Een autismespectrumstoornis (ASS) wordt gebruikt in de medisch-psychiatrische diagnostiek. Het is een neurobiologische ontwikkelingsstoornis die zich uit in een specifiek gedragspatroon. Er worden twee hoofdkenmerken onderscheiden volgens DSM 5 (handboek voor diagnostiek):
- aanhoudende tekorten in sociale communicatie en sociale interactie in meerdere contexten;
- een markante stroefheid en repetitieve patronen van gedrag, interesses of activiteiten.
Het heeft ook een invloed op alle levensdomeinen en in alle levensfasen. Het spectrum verwijst naar de variatie in de wijze waarop het autisme tot uiting komt en de impact die het heeft op het dagdagelijks functioneren.

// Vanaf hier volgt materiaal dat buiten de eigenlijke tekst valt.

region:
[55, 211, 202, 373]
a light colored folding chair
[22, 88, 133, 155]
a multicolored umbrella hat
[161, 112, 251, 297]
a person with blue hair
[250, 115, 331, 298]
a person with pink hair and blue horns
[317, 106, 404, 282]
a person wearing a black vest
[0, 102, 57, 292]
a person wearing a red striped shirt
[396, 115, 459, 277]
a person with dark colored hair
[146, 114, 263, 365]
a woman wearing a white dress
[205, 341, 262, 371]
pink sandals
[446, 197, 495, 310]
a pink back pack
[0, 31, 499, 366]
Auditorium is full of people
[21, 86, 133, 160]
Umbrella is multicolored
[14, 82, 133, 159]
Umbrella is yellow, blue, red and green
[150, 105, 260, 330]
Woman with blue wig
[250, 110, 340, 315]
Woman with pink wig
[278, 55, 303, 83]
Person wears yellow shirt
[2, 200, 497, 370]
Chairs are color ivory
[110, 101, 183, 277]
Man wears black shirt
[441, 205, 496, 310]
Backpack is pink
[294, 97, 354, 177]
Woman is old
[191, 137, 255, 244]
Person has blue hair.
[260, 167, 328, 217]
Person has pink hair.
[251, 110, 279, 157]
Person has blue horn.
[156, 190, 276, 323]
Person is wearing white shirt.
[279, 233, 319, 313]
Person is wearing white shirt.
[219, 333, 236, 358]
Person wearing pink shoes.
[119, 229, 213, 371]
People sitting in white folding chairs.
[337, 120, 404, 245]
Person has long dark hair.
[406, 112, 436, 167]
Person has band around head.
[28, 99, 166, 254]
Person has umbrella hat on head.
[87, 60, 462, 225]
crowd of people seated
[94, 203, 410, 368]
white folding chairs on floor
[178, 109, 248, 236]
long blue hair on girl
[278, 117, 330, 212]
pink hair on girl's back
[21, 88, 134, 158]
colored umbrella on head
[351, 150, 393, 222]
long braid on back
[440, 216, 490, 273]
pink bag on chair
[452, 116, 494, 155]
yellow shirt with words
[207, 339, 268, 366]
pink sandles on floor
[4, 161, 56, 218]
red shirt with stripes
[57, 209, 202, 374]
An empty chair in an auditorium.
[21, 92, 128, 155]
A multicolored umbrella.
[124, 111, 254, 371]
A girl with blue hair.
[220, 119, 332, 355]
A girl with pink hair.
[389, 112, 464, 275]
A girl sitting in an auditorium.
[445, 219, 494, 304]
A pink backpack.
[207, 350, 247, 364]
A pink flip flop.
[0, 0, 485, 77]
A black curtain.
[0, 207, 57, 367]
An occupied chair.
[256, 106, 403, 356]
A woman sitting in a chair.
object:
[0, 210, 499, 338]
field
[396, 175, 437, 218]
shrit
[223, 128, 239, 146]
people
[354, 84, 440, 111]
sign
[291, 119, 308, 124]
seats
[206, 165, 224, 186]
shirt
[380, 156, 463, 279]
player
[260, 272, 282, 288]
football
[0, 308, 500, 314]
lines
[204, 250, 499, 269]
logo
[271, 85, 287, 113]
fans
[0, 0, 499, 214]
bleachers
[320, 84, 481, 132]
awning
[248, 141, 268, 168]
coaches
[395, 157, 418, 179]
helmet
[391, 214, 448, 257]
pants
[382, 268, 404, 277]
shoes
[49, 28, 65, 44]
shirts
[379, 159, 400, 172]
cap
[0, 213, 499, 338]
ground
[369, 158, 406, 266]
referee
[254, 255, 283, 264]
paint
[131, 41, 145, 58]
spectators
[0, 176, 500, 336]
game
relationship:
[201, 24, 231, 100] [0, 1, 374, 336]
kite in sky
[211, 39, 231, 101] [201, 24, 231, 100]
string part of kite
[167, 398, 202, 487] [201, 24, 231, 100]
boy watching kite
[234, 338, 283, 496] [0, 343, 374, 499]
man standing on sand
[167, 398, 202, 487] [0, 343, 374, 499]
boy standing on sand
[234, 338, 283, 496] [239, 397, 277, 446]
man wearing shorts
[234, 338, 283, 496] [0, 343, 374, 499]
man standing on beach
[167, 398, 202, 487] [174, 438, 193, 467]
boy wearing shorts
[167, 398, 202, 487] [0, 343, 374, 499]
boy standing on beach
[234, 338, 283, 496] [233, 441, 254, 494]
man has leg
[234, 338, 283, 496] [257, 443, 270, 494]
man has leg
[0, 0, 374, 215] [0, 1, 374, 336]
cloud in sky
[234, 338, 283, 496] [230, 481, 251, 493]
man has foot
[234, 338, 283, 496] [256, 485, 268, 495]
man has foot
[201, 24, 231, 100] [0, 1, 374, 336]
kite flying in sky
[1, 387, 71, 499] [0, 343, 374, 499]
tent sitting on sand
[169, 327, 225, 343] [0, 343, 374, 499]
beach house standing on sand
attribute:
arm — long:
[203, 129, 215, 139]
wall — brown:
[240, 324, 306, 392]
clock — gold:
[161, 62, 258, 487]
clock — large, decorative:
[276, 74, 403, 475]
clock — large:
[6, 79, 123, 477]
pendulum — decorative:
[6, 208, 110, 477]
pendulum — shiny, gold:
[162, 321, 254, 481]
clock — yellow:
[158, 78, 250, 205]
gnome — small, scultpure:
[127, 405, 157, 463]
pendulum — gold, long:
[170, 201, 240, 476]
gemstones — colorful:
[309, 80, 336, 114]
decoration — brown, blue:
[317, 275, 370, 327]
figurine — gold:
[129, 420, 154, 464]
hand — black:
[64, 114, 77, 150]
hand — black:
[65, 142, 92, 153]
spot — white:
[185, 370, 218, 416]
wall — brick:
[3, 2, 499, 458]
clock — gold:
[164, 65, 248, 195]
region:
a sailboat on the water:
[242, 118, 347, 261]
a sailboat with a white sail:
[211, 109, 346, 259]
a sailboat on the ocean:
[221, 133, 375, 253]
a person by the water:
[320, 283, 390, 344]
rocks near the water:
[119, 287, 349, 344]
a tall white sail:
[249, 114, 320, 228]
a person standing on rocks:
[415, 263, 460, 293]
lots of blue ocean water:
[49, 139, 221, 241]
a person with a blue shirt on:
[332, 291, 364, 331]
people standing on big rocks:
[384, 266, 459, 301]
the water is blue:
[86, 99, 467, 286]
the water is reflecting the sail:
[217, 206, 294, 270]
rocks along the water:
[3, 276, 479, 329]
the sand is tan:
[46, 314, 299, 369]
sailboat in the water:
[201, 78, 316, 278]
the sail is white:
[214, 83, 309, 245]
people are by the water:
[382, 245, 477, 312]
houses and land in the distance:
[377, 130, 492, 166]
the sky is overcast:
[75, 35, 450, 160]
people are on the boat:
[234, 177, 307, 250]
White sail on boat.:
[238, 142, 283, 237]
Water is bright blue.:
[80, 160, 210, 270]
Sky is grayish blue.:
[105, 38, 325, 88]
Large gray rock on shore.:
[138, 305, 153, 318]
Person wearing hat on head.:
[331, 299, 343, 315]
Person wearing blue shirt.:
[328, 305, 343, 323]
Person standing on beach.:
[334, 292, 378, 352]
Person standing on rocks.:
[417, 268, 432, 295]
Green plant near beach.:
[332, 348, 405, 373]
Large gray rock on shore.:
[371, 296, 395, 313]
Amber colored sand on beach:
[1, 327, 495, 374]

Door te spreken over leerlingen met autisme focussen we eerst op de persoon en niet op het 'label' of de 'stoornis'. Dit is minder stigmatiserend.
Lees meer over autisme op de website van
Leerlingen met autisme zijn allemaal anders, ieder van hen is uniek. Om elk van hen de juiste begeleiding te geven, is het belangrijk om een goed beeld van hen te krijgen. Wat zijn hun talenten, onderwijs- en ondersteuningsbehoeften? Welke opvoedingsnoden zijn er? Welke contextaanpassingen zijn belangrijk? Hoe kan je hen op maat ondersteunen?